On the eastern coast a Roman camp at the mouth of the Yare attested the early importance of a site which became the headquarters of the herring fishery, controlled for centuries by the Cinque Ports. The burgesses of Yarmouth secured from Henry III a charter to build a wall, which after many years of delay was begun. By the fourteenth century it stood complete with a circuit of one and a quarter miles, sixteen towers, and twelve portcullised gates. There remain to this day many fragments of walls, gateways and mural towers.

Roman York is described elsewhere (p. 795). Its mural defences, comparable with Chester's but less lofty, arose at the behest of Edward III on a mourd which represented post-Roman fortifications agairst Pict and Scot. Their circuit of 4,840 yards, greatly surpassing the 1,970 yards of the circumvallation of Eboracum, was preceded by an abbey walling under Henry III, of which two angle-towers remain. York still retains its principal gates; Monk Bar, the tallest, Walmgate Bar, with an Edwardian barbican, the Bootham Bar on the site of a Roman portal, and the Micklegate Bar. There are also a fourteenth-century postern, and others. Between the fourteenth-century brick Red Tower and the Layerthorpe Bridge lay an unwalled stretch where the Fosse, like the Wensum at Norwich, was protected by a river chain.

Newcstle grew up around the castle built by the Conqueror's eldest son. This was replaced by the twelfth-century keep and the later Blackgate of the castle, both still standing. When the first Edward sanctioned a town wall he at first intended to use the fortified enclosure as a base, as was being done in the new castellated towns in Wales. But the line was afterwards replanned to open out a corridor to the quay, for readier access to the river traffic. Yet the proximity of the Scottish menace caused military considerations to prevail in the town walling. This may be seen in the solid square buttress-towers along the length of a furlong which remains in good preservation to this day.

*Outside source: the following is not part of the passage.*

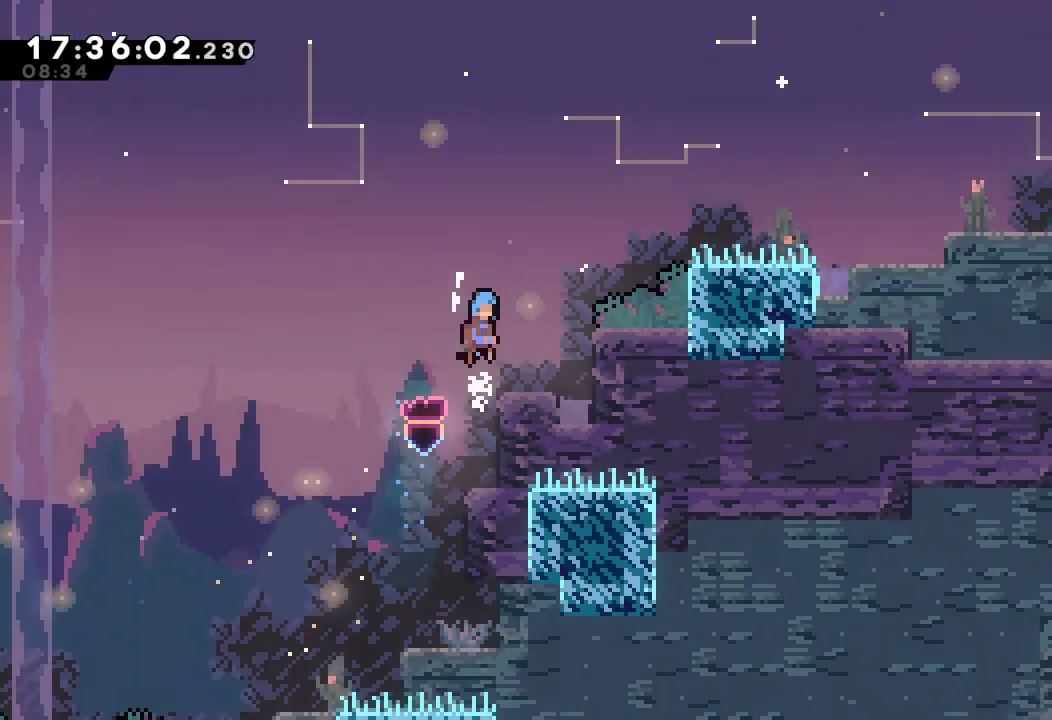
{"keys": ["d"], "events": [[134, "a", "up"], [134, "d", "up"], [200, "right", "down"], [334, "right", "up"], [434, "d", "down"]]}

A new spirit now animates most ancient borough corporations, fostered by enlightened public opinion. Under the Ancient Monuments Protection Acts the Office of Works have scheduled town walls, and parts of them, as well as town gates, in Canterbury, Southampton, Winchester, Chester, Lincoln, Norwich, Lynn, Yarmouth, York, Chepstow, Colchester, Rye and Winchelsea, together with Denbigh, Conway, Tenby, Carnarvon and Pembroke. It is fitting that these old walls, among the most interesting relics of the past in our land, should be preserved.